Degelman lives in the hills of Hollywood with his companion on the road of life, four cats, assorted dogs, and a coterie of communard brothers and sisters.

Visit Author's Website



Characterizations: been there, moving, right on!, well written

Comments

  1. susanrubin says:

    How does this author make every story so heart stirring and still so clear in its progression? I would’ve cried if his father had not photographed those two final children waiting for their peso.

  2. Thanx Charles for your beautifully written story of your father’s photo and the two nameless sisters he captured in his lens.

    Lest we forget our connection to the other , especially in this current uncivil climate.

  3. Such a terrific piece! Your writing makes this feel cinematic. Isn’t it wonderful that a chance encounter so far from home could result in an amazing story and such a beautiful photo.

  4. Marian says:

    The photo is stunning, Charles, and what a precious item on so many levels. On a scientific note, you are right about the mycelia, as they proliferate under the soil and nourish the trees. There is a research group in South America that is exploring them because they are mysterious and little recognized.

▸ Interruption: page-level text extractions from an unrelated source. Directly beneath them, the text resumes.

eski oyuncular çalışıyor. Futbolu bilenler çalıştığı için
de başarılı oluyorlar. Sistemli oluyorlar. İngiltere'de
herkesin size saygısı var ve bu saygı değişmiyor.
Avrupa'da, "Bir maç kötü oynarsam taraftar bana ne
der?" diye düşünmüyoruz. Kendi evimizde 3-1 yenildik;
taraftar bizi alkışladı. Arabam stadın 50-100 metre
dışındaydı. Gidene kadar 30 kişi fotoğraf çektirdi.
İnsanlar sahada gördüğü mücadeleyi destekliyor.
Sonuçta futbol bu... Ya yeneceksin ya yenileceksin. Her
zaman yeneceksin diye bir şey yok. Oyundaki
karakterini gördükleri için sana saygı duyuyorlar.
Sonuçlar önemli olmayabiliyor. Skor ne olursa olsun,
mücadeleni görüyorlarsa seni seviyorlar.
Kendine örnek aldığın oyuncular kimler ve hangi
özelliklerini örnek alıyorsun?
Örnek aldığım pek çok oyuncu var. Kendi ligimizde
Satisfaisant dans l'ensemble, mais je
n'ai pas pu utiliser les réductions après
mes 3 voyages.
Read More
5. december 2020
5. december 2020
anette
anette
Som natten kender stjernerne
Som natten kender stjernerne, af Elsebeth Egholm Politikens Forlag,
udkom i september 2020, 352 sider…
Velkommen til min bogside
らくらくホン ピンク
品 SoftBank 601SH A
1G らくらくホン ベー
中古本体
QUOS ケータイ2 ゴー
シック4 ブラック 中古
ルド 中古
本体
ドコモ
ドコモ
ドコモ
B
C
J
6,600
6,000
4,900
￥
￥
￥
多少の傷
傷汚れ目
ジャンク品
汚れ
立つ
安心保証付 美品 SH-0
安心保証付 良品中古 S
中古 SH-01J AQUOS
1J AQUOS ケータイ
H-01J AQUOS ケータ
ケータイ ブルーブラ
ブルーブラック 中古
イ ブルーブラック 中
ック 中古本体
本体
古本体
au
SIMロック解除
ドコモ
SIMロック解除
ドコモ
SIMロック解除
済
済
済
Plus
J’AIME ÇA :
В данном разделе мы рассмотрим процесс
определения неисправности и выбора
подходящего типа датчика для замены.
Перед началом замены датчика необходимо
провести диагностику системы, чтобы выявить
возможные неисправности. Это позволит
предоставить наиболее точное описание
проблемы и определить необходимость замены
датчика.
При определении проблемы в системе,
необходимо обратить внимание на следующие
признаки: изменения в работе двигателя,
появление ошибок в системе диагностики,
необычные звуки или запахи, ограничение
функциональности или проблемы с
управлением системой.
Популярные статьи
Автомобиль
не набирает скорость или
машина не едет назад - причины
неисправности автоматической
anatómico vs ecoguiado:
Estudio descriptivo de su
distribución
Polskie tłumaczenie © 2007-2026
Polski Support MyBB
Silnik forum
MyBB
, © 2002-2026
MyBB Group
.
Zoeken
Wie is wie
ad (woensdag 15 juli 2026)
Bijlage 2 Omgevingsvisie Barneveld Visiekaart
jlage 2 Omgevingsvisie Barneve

    • Thanks, Marian. The photo is remarkable, even better when there’s not a reflection on the glass, but what’s an iPhone to do? And yes, there’s been a tremendous amount of excitement over the depth, complexity and significance of mycelia in recent years, moving beyond the realm of a few botanists. I highly recommend “Fantastic Fungi,” a documentary featuring the world of mycelia with Paul Stamets and other mytologists. It’s available on Netflix if you’re interested!

  5. Laurie Levy says:

    What a beautiful photo, holding so many precious memories for you of your father, his camera, developing pictures without knowing what treasures they may unearth. So glad you are now in possession of this photo. The expression of the girls is haunting.

  6. Betsy Pfau says:

    The photo contains magic; for those young girls, for your father who captured them and for you, who now owns the portrait and knows the story that connects them through all of time.

  7. A beautiful way to put it, Betsy, thanks. As I read your comment, I think the story is the most precious. It’s lasted as long as the photo!

  8. Suzy says:

    I am late in commenting, but I agree with what everyone else has said. Stunning photo, and the story of the children waiting to be photographed for pesos is the best part. The magic of not knowing what you have captured with your camera until it floats through the developer is something future generations will never experience.

    • Never too late to hear from you, Suzy! The photo evokes very early memories of childhood attempts to decipher who those two people were. And yeah, that photo-developer magic, laborious though it was to set up the means of production (a darkroom), produced such magical interactions of light and chemistry and by six, I understood how it worked! Thanks to the old man!

  9. Khati Hendry says:

    That is indeed a remarkable photograph, capturing the desperation and poignancy of the moment. And knowing the story makes it that much more meaningful. I immediately thought of some of the Dorothea Lange photos from the Great Depression. A treasure indeed, and thanks for sharing it.